The idea was on the table for Derby and Ansonia Wednesday evening.
The Regional School Study Committee held their first meeting where they elected officers, invited the public to speak and discussed how they can work together down the road to decide whether regionalizing is a good idea or not.
There were five people representing each town and one of them was Tara Hyter from Derby. She said she is a parent with two children herself in the school district and can understand the worry other parents may have.
"I can understand that people could be worried whether or not they’re worried to wanting to do it quickly or wanting to not do it at all but I’m going to trust the process," said Tara Hyter of Derby.
"There’s several things that the committee can look at through this process to make that determination. Does it make sense in terms of what the efficiencies might be and is it good for kids?" said Matt Conway, Superintendent of Derby Public Schools.
The committee elected a chairman, co-chair, secretary and treasurer and allowed the public to speak. The first to stand up was State Representative Linda Gentile who worked to get a grant for the committee to conduct their studies. The grant was worth approximately $168,000.

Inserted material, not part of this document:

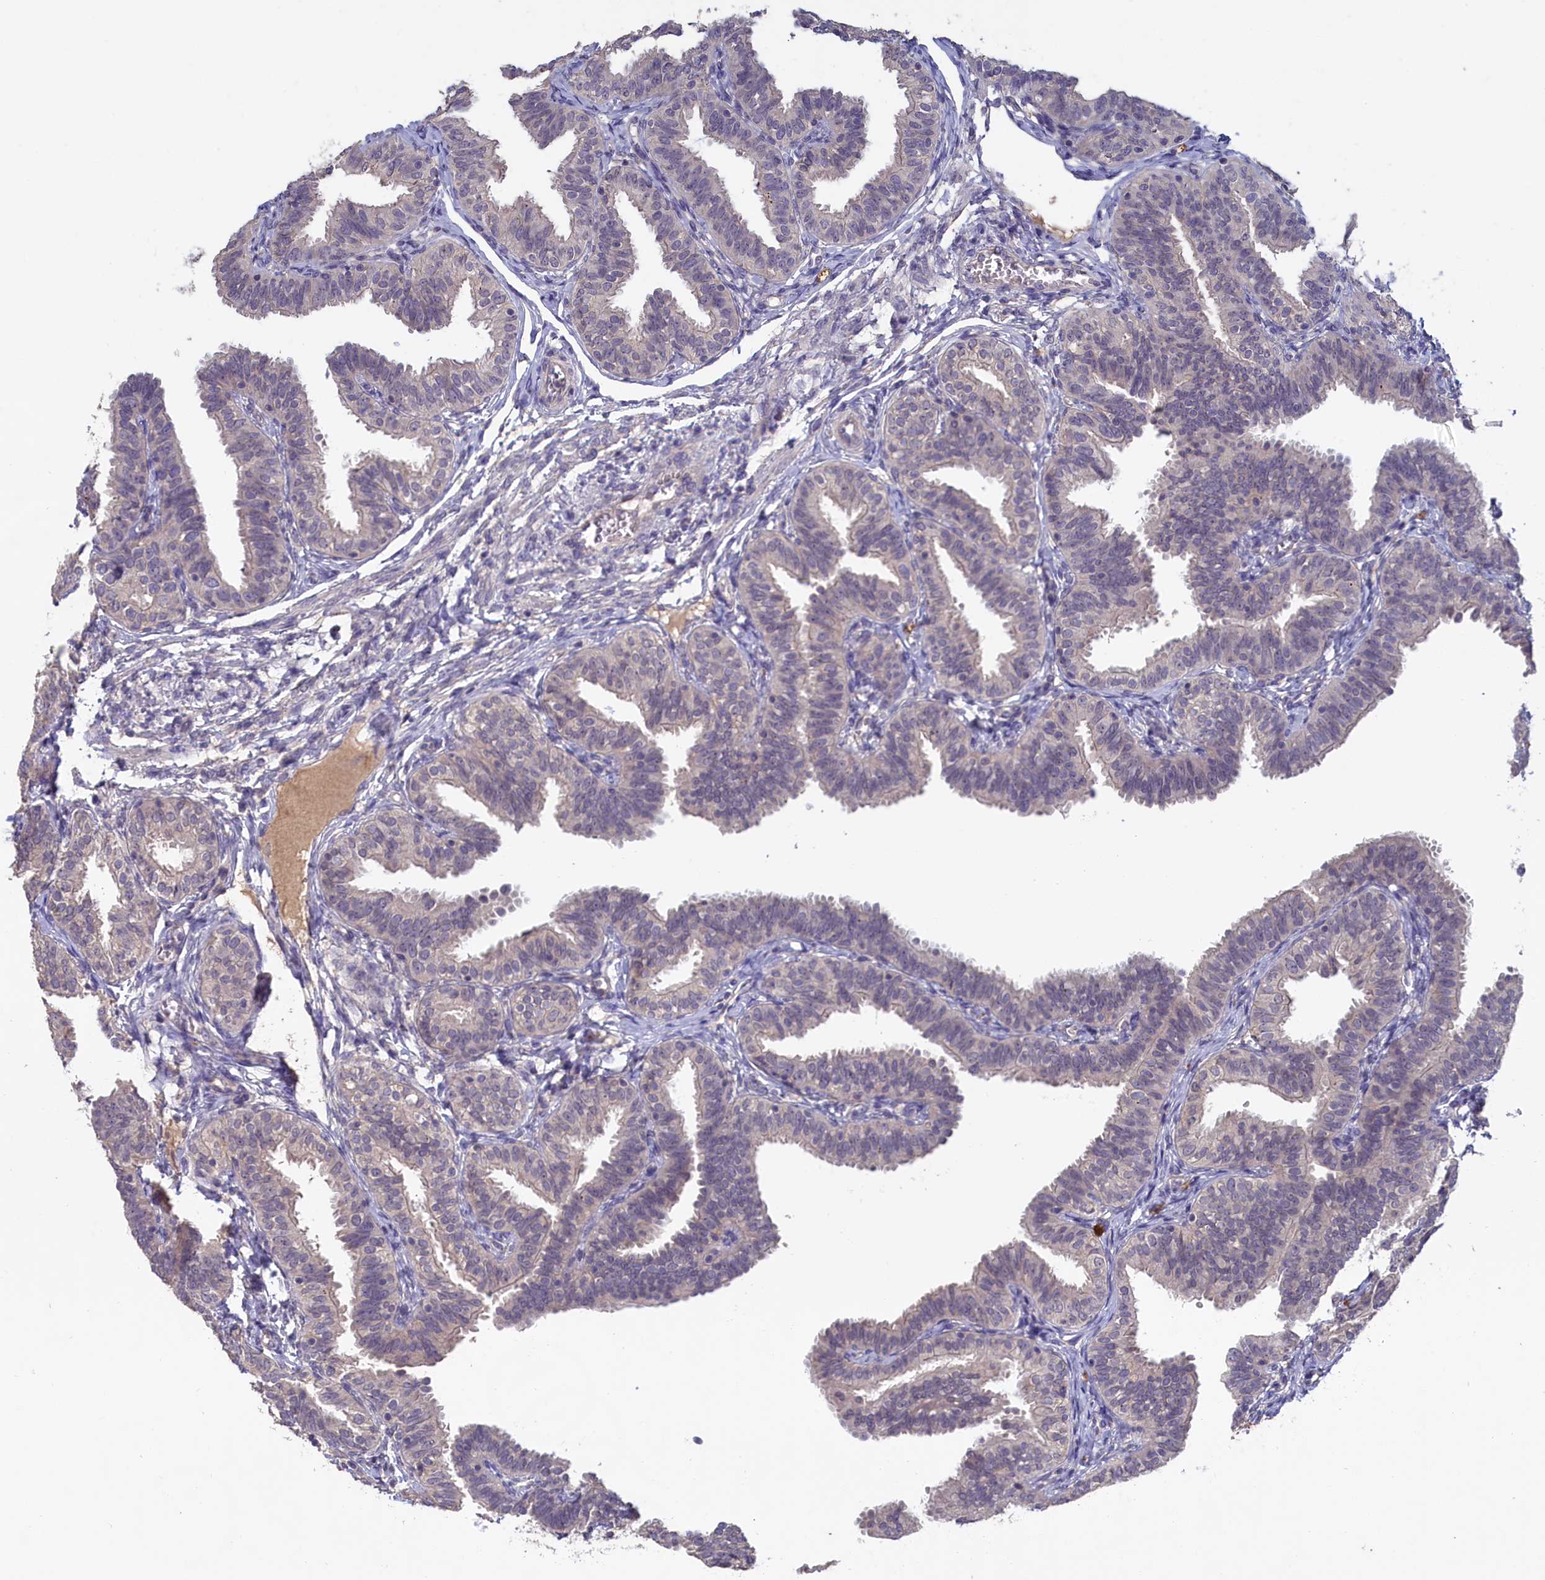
{"staining": {"intensity": "negative", "quantity": "none", "location": "none"}, "tissue": "fallopian tube", "cell_type": "Glandular cells", "image_type": "normal", "snomed": [{"axis": "morphology", "description": "Normal tissue, NOS"}, {"axis": "topography", "description": "Fallopian tube"}], "caption": "Immunohistochemistry (IHC) of normal fallopian tube demonstrates no positivity in glandular cells.", "gene": "CELF5", "patient": {"sex": "female", "age": 35}}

"I worked with the Naugatuck Valley Council of Government and their municipal shared services director to put together a grant to be able to fund the studies so that we can get the data that we need to be able to figure out whether it’s worthwhile for us to do this," said State Representative Linda Gentile of the 104th District.
The debate comes amid a heated battle over school funding in Ansonia. The Ansonia Board of Education is suing the city over $600,000 because they said it was unlawfully taken from this year's school budget.
FOX61 asked the Ansonia Board of Aldermen if this issue will play a factor in the committee's decisions.
"Ultimately really the end goal I think is more trying to better and increase educational quality while making efficiencies, making things more efficient, overall saving money and trying to put that money and invest that money back into education," said Joseph Jaumann, Board of Aldermen member.
The committee does have two years to talk about this and they do have a six month extension after that. It then goes to the Board of Education for approval and if it is approved, it will go to voter referendum.
The committee will be meeting on the fourth Monday of every month. Their next meeting date is July 23rd at Ansonia High School at 7 p.m.